Nous, salarié(e)s de l’association Emmaüs, adhérent(e)s de la section CGT, tenons à réaffirmer publiquement notre attachement aux valeurs portées par le mouvement Emmaüs en termes de solidarité, de partage et d’accueil… Pourtant il nous semble que la politique des directions qui se succèdent depuis 2007 à l’association Emmaüs nous conduit insensiblement à un appauvrissement des valeurs qui sont à l’origine de nos engagements professionnels respectifs. Une perte de sens vécue par un grand nombre de salariés et qui se traduit par une remise en cause de la qualité du travail réalisé sur le terrain. L’isolement grandissant des équipes, le sous effectif récurrent des équipes, l’absence de collectifs de travail, de réflexion sur nos pratiques, d’élaboration de projets communs constituent autant de freins à la concrétisation réelle des valeurs du mouvement Emmaüs. Le mouvement de grève initié en mars 2010, qui a pourtant constitué un coup de semonce sans précédent en direction des responsables de l’association, n’a en rien modifié leur politique de management. Au contraire, face à ce malaise la direction persiste et signe sans aucune concertation : non remplacement des départs en retraites, des CDD et des démissions, suppression des primes d’astreinte pour certains employés, modification unilatérale des postes pour certains travailleurs sociaux et redéploiement des CDI existants…
En conséquence, nous demandons aux responsables de l’association Emmaüs d’ouvrir immédiatement des états généraux sur la question des arbitrages budgétaires, la réalité de la santé financière, l’organisation et le contenu du travail au sein de l’association Emmaüs.

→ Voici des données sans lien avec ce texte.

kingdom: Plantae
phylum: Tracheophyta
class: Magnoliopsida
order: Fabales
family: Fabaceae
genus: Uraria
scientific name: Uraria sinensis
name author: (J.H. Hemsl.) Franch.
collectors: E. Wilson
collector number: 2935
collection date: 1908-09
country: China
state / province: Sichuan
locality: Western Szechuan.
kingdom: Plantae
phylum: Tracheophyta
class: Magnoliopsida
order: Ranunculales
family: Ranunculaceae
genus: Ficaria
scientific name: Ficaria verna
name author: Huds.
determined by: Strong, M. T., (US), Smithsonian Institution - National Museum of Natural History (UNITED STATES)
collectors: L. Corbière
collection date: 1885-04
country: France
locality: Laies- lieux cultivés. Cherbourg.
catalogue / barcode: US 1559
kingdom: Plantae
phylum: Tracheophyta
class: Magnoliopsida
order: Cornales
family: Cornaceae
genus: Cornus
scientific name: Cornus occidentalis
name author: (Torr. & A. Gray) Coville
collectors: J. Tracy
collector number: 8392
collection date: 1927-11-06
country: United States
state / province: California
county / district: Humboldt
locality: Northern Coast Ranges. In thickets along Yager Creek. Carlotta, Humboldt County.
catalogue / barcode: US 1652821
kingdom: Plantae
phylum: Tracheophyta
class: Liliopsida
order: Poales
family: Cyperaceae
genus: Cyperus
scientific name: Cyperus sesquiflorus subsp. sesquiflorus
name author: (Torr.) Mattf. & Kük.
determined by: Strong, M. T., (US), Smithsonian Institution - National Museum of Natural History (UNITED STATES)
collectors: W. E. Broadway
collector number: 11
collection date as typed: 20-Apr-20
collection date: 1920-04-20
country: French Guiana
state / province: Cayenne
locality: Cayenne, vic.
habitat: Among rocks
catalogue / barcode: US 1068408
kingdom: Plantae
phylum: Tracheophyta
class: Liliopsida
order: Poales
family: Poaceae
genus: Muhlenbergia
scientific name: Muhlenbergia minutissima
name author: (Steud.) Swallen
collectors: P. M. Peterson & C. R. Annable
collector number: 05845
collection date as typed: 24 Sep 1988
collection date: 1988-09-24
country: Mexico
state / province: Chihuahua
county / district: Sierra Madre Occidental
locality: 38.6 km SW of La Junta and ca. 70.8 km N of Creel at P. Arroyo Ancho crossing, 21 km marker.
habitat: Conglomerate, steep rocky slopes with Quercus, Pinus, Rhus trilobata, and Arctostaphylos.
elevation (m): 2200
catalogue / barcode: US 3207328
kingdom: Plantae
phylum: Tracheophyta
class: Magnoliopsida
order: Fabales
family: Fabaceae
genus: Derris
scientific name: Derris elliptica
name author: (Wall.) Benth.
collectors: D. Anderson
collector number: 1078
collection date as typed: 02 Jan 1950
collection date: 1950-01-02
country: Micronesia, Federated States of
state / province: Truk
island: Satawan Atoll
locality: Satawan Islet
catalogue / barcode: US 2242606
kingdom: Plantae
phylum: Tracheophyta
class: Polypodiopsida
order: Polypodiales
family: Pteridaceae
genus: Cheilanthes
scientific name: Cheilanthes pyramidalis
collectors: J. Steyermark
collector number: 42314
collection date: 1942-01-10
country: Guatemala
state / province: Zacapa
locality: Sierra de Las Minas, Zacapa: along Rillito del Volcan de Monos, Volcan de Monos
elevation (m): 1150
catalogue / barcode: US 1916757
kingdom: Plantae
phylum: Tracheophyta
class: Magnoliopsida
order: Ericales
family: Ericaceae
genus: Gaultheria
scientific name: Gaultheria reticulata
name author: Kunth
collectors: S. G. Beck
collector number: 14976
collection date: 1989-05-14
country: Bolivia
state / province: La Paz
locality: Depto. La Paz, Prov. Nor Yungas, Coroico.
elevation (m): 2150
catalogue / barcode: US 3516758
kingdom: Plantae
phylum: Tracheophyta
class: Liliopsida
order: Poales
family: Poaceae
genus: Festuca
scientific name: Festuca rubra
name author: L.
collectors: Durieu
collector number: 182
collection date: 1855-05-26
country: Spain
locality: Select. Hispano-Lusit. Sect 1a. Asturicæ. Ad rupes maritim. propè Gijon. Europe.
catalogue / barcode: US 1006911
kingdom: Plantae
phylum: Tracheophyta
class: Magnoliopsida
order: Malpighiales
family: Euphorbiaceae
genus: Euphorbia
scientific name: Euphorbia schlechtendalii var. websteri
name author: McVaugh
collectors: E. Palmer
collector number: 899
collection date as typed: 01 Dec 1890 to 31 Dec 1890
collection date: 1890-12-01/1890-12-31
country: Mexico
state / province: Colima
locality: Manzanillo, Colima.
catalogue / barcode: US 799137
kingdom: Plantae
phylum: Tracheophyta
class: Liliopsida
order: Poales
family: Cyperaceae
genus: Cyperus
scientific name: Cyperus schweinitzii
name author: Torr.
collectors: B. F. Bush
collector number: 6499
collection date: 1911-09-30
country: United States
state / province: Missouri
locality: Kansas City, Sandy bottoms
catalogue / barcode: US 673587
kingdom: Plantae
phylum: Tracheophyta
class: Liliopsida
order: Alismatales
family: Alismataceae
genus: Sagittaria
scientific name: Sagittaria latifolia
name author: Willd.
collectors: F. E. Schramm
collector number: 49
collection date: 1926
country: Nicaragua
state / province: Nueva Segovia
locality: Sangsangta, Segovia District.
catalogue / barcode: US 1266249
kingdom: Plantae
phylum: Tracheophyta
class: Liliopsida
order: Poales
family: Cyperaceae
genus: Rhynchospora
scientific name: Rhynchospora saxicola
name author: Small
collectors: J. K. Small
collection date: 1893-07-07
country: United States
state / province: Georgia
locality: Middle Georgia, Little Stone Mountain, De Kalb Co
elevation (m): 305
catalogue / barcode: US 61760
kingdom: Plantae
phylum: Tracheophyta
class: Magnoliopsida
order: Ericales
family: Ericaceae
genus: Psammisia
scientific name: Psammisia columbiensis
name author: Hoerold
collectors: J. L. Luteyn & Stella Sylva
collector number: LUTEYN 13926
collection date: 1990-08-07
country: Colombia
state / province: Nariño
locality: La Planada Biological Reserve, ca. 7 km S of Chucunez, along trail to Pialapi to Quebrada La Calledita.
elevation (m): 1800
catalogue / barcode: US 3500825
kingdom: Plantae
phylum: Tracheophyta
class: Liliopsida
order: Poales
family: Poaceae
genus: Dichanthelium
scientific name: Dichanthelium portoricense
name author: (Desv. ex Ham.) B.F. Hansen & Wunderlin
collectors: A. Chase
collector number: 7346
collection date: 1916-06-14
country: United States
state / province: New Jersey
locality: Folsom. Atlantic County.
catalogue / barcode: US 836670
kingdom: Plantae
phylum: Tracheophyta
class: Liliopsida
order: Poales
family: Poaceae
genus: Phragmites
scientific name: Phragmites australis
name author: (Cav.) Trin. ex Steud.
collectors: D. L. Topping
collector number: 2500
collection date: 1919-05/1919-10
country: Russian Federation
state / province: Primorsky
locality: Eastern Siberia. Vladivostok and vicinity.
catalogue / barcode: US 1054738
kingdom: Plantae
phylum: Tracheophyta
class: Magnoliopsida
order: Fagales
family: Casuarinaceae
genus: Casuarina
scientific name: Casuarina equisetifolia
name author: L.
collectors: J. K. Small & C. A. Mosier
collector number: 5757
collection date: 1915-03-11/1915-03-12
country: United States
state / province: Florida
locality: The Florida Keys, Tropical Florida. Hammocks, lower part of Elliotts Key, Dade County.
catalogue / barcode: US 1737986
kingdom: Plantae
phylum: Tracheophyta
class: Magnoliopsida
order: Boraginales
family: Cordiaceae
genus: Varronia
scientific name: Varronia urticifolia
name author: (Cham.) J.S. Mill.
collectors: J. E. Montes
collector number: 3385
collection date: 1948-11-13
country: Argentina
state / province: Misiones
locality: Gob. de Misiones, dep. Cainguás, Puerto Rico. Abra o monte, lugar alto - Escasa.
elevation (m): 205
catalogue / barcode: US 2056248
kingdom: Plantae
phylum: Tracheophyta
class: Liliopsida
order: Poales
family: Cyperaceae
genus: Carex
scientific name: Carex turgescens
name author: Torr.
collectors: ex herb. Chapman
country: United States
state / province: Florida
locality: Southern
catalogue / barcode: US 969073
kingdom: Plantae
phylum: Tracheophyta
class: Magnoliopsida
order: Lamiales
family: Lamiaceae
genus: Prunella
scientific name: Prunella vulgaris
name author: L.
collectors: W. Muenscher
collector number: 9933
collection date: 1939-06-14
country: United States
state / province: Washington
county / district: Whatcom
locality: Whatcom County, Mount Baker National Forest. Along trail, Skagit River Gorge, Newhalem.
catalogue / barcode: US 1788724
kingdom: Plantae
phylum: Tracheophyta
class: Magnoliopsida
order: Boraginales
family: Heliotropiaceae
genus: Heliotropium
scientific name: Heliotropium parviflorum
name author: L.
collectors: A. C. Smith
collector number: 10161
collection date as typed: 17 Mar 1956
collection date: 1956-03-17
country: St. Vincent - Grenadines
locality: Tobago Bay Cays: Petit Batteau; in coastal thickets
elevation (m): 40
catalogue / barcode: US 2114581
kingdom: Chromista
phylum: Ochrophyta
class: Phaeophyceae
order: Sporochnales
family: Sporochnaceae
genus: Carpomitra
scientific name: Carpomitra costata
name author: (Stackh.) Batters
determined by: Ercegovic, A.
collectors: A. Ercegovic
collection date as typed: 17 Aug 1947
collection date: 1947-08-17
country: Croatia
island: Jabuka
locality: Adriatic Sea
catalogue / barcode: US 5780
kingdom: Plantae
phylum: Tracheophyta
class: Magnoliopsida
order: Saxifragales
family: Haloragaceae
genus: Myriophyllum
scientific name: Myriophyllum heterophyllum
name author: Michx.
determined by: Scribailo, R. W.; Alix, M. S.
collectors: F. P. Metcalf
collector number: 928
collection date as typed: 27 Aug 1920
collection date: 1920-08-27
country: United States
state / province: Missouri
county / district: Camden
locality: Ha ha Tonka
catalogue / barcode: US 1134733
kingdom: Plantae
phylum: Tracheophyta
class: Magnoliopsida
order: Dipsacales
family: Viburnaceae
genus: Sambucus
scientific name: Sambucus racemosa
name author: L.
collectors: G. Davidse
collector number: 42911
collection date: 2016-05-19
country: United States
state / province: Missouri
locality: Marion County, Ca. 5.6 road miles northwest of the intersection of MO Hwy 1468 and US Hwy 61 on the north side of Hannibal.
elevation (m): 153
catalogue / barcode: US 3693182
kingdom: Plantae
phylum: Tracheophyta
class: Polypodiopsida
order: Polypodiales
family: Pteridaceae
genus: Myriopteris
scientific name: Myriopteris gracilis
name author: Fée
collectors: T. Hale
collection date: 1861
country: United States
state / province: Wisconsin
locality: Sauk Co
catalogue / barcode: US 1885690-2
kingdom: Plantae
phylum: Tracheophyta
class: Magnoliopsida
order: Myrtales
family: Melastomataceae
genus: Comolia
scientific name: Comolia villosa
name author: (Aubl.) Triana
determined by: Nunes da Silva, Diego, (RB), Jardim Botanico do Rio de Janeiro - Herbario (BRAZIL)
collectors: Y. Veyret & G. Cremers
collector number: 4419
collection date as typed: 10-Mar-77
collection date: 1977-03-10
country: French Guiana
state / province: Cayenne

« Gardons toujours un carreau cassé dans nos univers bien feutrés pour entendre les plaintes qui viennent du dehors »
Henri Grouès dit l’Abbé Pierre

Bureau syndical CGT :
Email : cgt.emmaus@laposte.net
Latifa ABED DS CGT : (06.83.56.34.57) ou
Philippe CABANNES RS CGT : (06.37.74.44.61).

LA CGT UN SYNDICAT TOUJOURS AU SERVICE DES SALARIES !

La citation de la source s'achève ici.